_WHAT YOU SHOULD DO_
Reproduce the items word for word from their first line through the line containing "bagian barat dan utara Pulau Bali.", with both of those lines included.

_THE DATA_

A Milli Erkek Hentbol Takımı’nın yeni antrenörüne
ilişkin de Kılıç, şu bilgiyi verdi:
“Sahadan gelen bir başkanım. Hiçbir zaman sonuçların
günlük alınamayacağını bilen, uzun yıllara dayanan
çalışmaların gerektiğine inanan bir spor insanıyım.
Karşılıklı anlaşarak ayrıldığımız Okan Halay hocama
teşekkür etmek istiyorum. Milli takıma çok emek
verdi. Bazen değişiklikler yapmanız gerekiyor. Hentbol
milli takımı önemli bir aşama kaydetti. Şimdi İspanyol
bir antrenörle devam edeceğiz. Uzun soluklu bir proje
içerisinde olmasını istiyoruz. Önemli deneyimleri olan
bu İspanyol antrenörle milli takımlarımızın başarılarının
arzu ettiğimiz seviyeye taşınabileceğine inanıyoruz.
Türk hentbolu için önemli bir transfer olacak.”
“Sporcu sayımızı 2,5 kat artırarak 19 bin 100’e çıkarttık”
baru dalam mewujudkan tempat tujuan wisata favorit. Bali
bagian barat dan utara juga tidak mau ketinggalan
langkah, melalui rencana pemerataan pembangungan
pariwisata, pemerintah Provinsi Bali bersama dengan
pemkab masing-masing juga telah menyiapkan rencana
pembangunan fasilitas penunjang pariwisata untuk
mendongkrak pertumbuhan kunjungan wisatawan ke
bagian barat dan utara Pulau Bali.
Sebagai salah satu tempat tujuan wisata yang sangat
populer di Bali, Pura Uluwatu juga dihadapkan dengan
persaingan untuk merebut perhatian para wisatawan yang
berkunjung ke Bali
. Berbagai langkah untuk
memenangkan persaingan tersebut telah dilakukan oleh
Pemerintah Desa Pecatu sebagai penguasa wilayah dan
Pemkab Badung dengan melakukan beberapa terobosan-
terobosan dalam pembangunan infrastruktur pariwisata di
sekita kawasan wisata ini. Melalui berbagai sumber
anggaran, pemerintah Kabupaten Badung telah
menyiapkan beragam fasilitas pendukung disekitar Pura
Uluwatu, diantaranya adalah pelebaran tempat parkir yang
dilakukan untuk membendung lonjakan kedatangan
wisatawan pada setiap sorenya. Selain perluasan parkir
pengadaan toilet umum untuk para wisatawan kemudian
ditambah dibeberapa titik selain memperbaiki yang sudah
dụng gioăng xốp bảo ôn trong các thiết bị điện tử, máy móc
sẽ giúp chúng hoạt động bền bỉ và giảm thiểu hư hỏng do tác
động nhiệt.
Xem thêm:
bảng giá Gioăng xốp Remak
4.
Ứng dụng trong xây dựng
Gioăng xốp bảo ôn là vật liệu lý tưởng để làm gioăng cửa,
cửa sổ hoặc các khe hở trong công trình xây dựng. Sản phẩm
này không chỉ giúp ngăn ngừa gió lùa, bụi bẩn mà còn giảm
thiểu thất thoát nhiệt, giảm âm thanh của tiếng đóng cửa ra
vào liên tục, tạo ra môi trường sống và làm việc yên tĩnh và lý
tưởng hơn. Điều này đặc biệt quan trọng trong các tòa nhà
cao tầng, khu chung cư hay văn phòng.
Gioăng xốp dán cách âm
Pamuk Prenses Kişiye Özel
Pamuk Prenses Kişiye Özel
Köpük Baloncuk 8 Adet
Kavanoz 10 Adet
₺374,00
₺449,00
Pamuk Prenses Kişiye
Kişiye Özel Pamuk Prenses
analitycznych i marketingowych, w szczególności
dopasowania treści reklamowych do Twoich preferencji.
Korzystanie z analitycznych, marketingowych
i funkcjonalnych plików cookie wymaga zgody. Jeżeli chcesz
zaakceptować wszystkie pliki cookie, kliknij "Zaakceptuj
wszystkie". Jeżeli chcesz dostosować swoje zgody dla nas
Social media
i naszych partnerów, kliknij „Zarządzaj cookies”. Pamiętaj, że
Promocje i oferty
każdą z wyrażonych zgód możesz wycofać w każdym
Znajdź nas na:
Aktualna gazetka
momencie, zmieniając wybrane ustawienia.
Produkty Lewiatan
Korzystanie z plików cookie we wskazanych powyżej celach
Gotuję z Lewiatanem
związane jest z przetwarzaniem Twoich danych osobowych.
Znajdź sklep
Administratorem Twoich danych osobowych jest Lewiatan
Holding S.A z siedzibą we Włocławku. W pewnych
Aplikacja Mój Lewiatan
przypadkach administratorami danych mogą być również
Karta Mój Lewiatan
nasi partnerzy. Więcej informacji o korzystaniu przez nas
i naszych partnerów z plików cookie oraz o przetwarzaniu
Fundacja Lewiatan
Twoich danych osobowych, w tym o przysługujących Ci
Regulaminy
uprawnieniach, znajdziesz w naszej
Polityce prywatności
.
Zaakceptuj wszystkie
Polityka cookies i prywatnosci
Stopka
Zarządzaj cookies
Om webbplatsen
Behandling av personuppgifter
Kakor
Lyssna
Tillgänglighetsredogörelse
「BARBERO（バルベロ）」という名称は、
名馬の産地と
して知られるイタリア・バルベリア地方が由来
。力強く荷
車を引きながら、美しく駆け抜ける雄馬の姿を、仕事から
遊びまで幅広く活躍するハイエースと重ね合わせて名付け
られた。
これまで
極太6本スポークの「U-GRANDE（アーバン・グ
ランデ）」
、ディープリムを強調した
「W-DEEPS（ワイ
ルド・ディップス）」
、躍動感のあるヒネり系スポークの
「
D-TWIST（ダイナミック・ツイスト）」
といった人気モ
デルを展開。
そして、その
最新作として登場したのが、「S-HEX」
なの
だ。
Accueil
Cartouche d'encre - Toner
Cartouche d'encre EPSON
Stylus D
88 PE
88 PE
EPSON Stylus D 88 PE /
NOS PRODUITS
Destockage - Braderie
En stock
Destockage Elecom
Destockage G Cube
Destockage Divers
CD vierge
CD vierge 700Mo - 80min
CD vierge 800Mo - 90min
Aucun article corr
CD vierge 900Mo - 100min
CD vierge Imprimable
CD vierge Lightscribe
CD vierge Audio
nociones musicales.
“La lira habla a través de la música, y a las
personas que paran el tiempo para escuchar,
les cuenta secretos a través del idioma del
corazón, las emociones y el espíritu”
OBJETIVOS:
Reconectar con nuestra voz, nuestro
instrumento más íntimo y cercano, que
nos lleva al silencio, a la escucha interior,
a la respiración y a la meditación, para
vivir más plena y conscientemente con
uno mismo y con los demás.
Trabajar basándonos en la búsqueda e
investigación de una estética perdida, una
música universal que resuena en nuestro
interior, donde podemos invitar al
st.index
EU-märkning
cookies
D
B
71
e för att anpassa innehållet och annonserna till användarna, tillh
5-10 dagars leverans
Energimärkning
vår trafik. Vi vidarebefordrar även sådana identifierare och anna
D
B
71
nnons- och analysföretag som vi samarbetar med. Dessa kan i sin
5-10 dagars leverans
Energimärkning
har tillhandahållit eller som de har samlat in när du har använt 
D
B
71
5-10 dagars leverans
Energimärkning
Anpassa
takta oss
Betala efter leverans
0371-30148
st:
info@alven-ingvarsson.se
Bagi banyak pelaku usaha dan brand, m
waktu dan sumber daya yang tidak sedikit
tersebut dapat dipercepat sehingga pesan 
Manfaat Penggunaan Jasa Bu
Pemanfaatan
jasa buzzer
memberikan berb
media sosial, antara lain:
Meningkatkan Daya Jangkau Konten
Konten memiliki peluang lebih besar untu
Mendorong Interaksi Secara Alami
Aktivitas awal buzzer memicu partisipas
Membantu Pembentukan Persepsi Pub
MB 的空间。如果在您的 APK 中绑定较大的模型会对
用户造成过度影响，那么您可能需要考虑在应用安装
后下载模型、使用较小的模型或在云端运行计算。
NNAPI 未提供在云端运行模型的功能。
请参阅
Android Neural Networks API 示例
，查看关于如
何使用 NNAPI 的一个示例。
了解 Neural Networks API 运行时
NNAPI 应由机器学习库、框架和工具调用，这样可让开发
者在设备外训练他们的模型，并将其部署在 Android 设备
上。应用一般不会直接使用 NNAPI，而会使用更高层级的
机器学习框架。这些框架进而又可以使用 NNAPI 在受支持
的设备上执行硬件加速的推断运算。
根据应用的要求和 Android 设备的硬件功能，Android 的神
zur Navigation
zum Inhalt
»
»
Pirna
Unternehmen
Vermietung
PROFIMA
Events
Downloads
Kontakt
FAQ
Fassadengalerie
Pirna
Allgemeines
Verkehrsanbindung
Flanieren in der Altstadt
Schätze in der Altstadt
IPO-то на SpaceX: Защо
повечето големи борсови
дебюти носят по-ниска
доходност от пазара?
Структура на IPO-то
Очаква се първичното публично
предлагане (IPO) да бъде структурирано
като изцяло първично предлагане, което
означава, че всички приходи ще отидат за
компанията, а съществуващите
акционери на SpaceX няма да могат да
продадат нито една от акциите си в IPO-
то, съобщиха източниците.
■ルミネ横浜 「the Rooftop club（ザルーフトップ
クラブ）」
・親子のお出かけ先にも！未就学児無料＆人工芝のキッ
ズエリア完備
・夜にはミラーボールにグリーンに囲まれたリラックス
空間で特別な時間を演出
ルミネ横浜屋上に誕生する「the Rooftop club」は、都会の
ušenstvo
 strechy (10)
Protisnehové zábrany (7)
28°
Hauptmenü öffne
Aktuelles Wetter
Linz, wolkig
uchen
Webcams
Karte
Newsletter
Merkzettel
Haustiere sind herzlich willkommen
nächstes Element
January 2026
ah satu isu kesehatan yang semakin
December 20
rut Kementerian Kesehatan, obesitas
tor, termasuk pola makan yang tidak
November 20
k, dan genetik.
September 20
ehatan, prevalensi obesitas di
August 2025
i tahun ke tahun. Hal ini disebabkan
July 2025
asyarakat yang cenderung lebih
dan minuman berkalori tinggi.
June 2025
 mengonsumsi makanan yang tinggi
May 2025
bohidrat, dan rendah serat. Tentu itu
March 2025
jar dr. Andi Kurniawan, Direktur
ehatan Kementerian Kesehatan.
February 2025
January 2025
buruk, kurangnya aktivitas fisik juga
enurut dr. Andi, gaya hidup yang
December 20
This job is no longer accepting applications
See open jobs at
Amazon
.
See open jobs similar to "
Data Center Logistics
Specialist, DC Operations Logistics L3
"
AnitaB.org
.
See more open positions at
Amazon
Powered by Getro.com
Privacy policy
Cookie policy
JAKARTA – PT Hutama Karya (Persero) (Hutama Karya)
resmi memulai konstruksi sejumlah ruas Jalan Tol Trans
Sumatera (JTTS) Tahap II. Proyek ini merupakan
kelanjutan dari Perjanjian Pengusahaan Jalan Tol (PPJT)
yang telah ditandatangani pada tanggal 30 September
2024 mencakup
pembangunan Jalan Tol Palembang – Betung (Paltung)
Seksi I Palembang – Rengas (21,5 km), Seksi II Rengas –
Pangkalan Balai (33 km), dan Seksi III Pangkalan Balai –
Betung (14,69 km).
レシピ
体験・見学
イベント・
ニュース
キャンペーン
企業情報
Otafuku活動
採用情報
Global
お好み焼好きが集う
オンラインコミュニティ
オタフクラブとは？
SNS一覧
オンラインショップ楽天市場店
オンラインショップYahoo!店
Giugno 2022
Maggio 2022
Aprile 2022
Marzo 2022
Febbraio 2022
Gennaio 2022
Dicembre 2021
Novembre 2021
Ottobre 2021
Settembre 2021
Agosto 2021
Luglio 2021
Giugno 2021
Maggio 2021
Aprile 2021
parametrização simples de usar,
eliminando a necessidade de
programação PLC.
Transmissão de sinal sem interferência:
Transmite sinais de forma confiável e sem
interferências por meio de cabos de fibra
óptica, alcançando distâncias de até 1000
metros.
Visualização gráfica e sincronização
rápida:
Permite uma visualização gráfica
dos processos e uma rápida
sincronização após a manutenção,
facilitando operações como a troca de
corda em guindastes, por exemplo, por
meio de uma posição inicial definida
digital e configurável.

_ANSWER SPACE_
A Milli Erkek Hentbol Takımı’nın yeni antrenörüne
ilişkin de Kılıç, şu bilgiyi verdi:
“Sahadan gelen bir başkanım. Hiçbir zaman sonuçların
günlük alınamayacağını bilen, uzun yıllara dayanan
çalışmaların gerektiğine inanan bir spor insanıyım.
Karşılıklı anlaşarak ayrıldığımız Okan Halay hocama
teşekkür etmek istiyorum. Milli takıma çok emek
verdi. Bazen değişiklikler yapmanız gerekiyor. Hentbol
milli takımı önemli bir aşama kaydetti. Şimdi İspanyol
bir antrenörle devam edeceğiz. Uzun soluklu bir proje
içerisinde olmasını istiyoruz. Önemli deneyimleri olan
bu İspanyol antrenörle milli takımlarımızın başarılarının
arzu ettiğimiz seviyeye taşınabileceğine inanıyoruz.
Türk hentbolu için önemli bir transfer olacak.”
“Sporcu sayımızı 2,5 kat artırarak 19 bin 100’e çıkarttık”
baru dalam mewujudkan tempat tujuan wisata favorit. Bali
bagian barat dan utara juga tidak mau ketinggalan
langkah, melalui rencana pemerataan pembangungan
pariwisata, pemerintah Provinsi Bali bersama dengan
pemkab masing-masing juga telah menyiapkan rencana
pembangunan fasilitas penunjang pariwisata untuk
mendongkrak pertumbuhan kunjungan wisatawan ke
bagian barat dan utara Pulau Bali.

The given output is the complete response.